July 16, 2009

Something Stinks In Suburbia

It's been pretty quiet on the front lines of us vs Jackass Neighbors. Quiet isn't always a good thing. In fact they're probably planning nuclear war or something because beyond just not being pricks, they are being nice.

You're scared, aren't you? I am.

It started with the daughter. After the screaming episode and a few glares and scowls, all of a sudden she's smiling and making eye contact. When I asked Mr what he thought about it he simply said "lobotomy".

Then Mrs. Jackass starts smiling. Then waving. And I started twitching cuz what the hell?
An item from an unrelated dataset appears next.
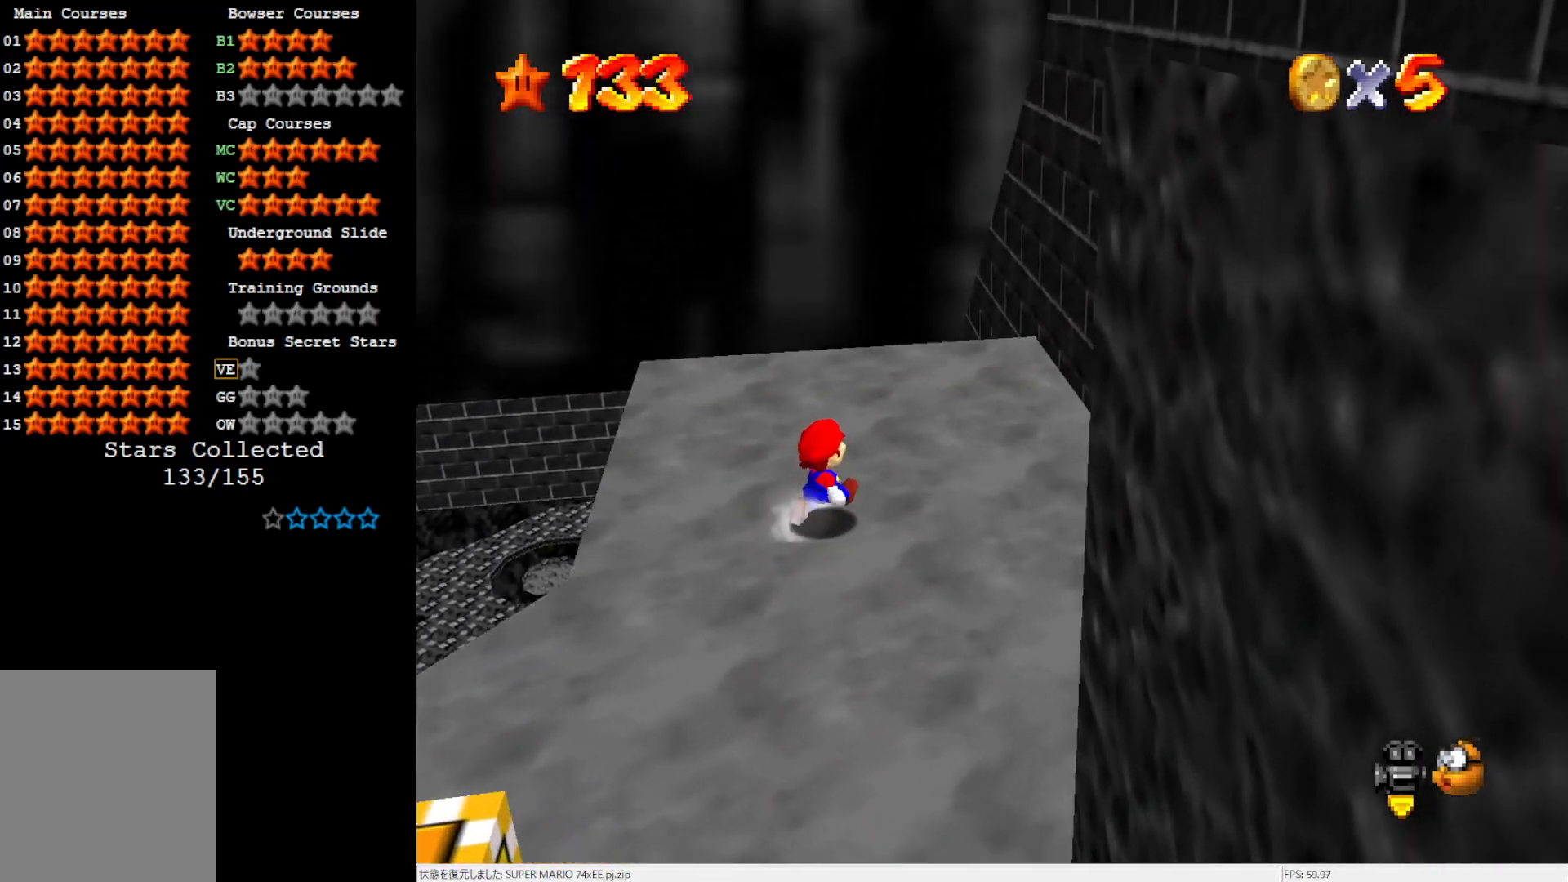
{"buttons": [], "left_stick": "up-right", "events": []}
Then! Then she speaks. Not yelling like a lunatic, chatting like we aren't the modern day equivalent of the Hatfield's and McCoys. Well, she chatted, I just kinda stood there waiting for the other shoe to drop with my mouth hanging open slightly. There might have been rapid eye blinking. The Mr was mowing and after she walked away he came over to ask what she was bitching about this time. He had to break me out of my shock induced trance before I could tell him there was no bitching but hell had just frozen over.

Mr. Jackass still holds the same constipated, pinched look on his face all the time so nothing new there. He's an idiot and we make fun of his token middle class, miswestern square trying to be hip calf tattoos when he wears shorts. Juvenile? Yes. I'm okay with that.